Russian intellectuals responded to the Epstein files by worrying about privacy, not the victims. A writer asks why.
In an essay for Novaya Gazeta Europe, writer Ksenia Buksha takes aim at several Russian intellectuals whose responses to the Epstein files focused primarily on privacy invasion rather than on the crimes themselves. The outrage these commentators direct at the public airing of private behavior, Buksha argues, reveals a deeper problem: a refusal to acknowledge that personal ethics and political life are inseparable.
Buksha singles out satirist Viktor Shenderovich, who denounced the release of Epstein’s correspondence as “mass invasion of private life” and compared the public reckoning to Soviet-era party tribunals and to a “global Shurochka from accounting” — a reference to the busybody bookkeeper in the Soviet comedy The Office Romance who polices her colleagues’ personal lives. Buksha notes that Shenderovich draws a distinction between guests of Epstein’s island who committed crimes, and those who merely “had a good time with girls” — a distinction she finds untenable, given that none of those guests could have verified the age or consent of the women and girls involved, and many continued associating with Epstein even after his 2008 conviction for procuring a child for prostitution.
Columnist Yulia Latynina and historian Alexander Etkind draw similar criticism, though Buksha acknowledges that each argues from a different perspective. Latynina’s rhetoric dismisses the victims; Etkind frames the scandal as an indictment of hypocrisy in American cancel culture, pointing out that the powerful figures implicated have suffered no real consequences. Buksha concedes a grain of truth in the privacy concerns — the U.S. Department of Justice did release correspondence that went beyond the criminal evidence — but argues that all three commentators share a fundamental blind spot: they treat ethics as a strictly private matter, walled off from political accountability.

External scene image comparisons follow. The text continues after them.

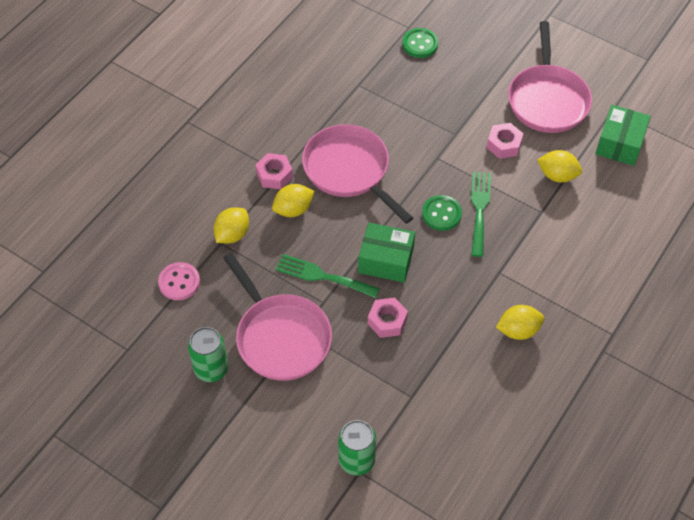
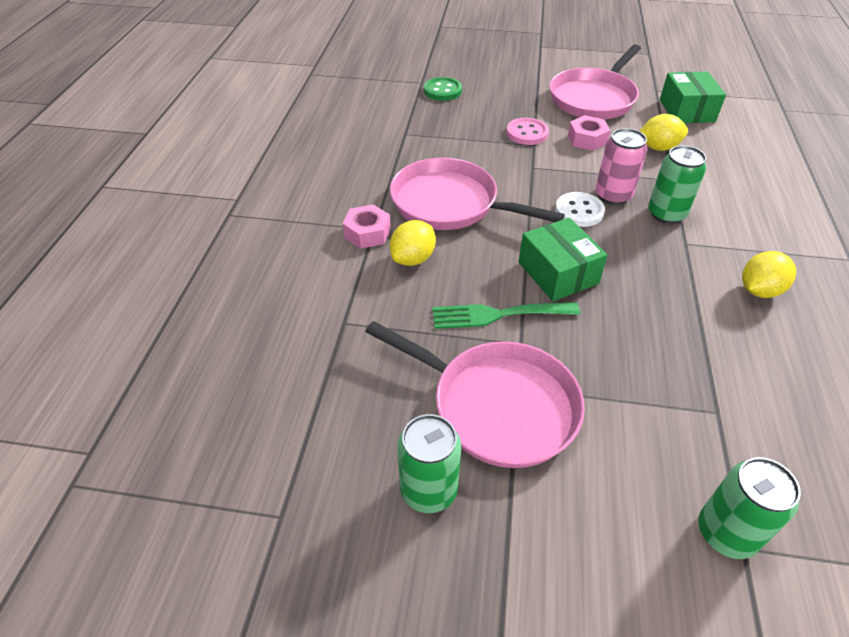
camera: 25 degrees left, 10 degrees down
pink button [158,262,200,300] -> pink button moved to [506,118,549,145]
yellow lemon [214,207,249,243] -> none
green box [358,223,415,283] -> green box turned 75 degrees clockwise [519,218,608,301]
pink nut [368,298,408,338] -> none
green button [422,195,462,231] -> white button [555,192,605,227]
green fork [471,171,491,257] -> pink can [595,128,648,205]
pink pan [508,21,592,133] -> pink pan turned 60 degrees clockwise [549,44,641,119]
none -> green can [648,145,706,224]

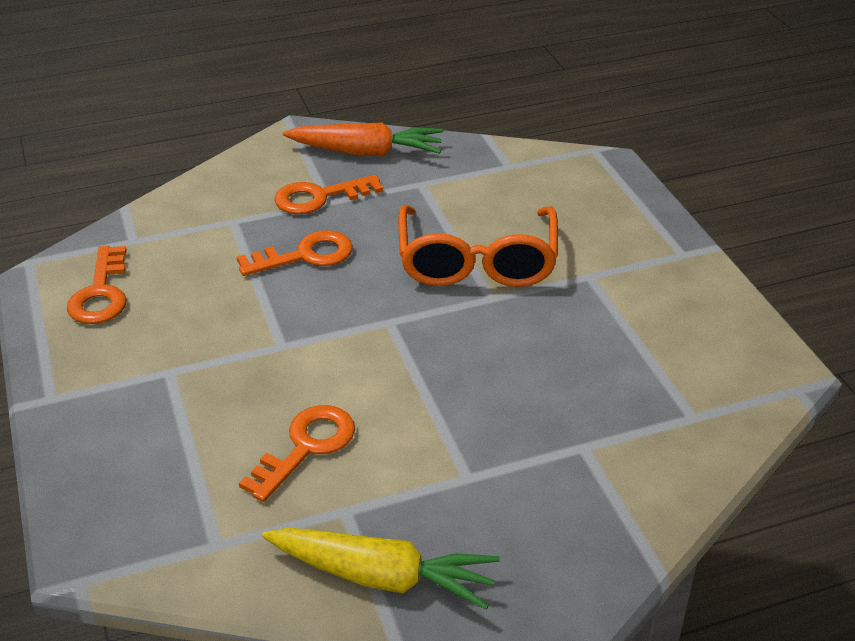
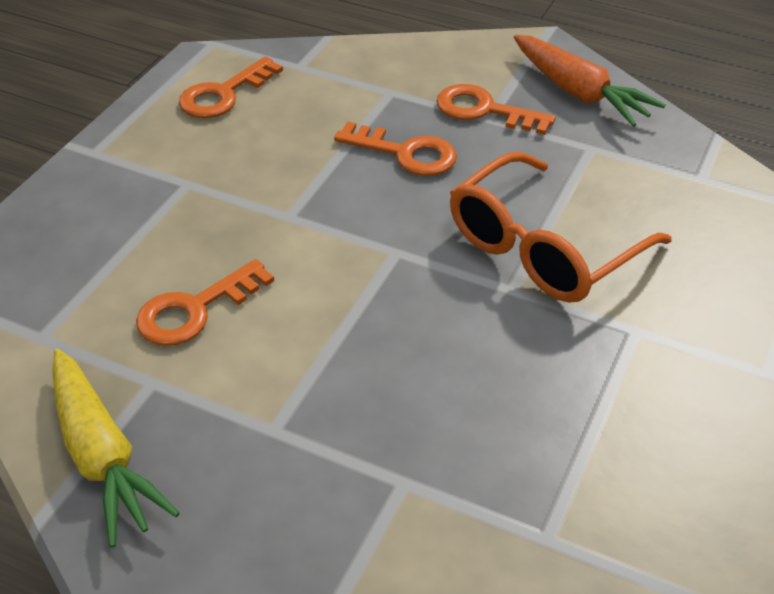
camera: 45 degrees right, 5 degrees up
orange key [239,405,355,502] -> orange key turned 150 degrees clockwise [136,259,274,346]

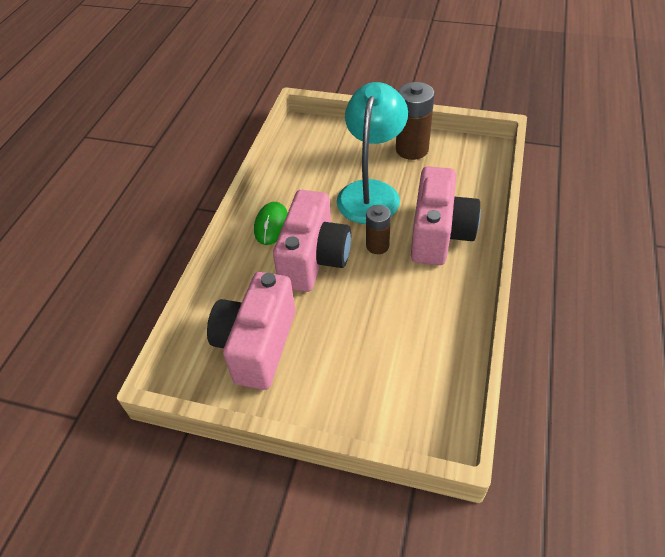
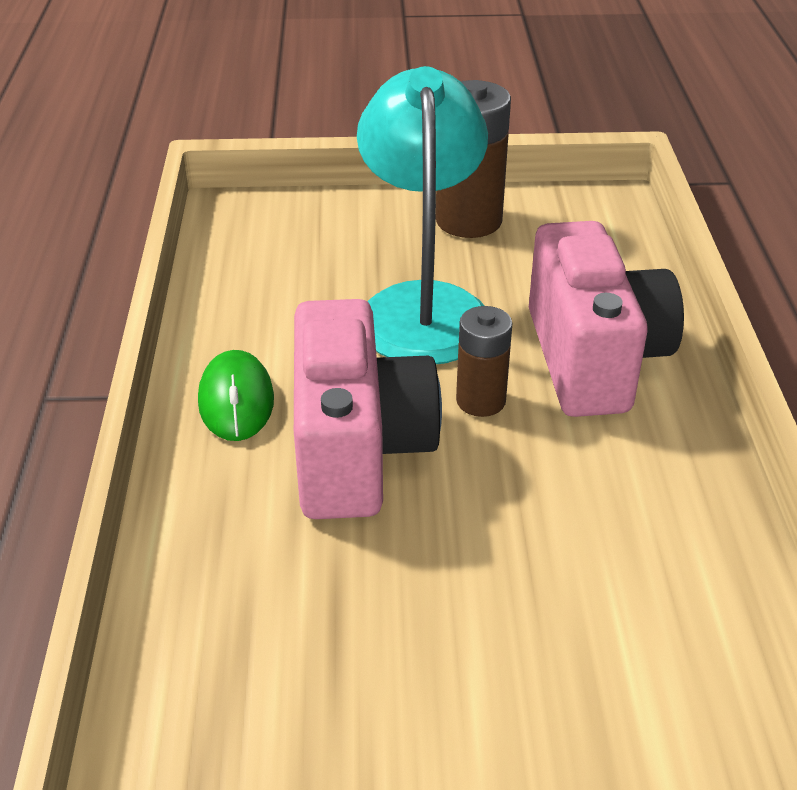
camera: 20 degrees left, 10 degrees down
pink camera [207,272,295,390] -> none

Buksha extends this critique to former lawyer Mark Feygin, who now serves on a PACE platform for dialogue with Russian democratic forces and recently addressed his participation in the siege of Sarajevo alongside Ratko Mladic’s forces. Feygin now waves it away as a product of “chaotic times” and circumstances beyond his control — a posture Buksha sees as emblematic of the broader evasion she diagnoses throughout the essay. To these figures, she writes, ethical demands are external threats rather than internal imperatives. The mindset makes for poor politics and, ultimately, reproduces the worst practices of the very forces they claim to oppose.
The essay closes with a striking contrast: Willy Brandt, who fought the Nazis and owed nothing to the victims of the Warsaw Ghetto, nevertheless knelt before the memorial as West German chancellor. For Buksha, genuine political life begins not with obligations imposed from outside but with the willingness to hold oneself accountable — privately at first, and then, perhaps, in full public view.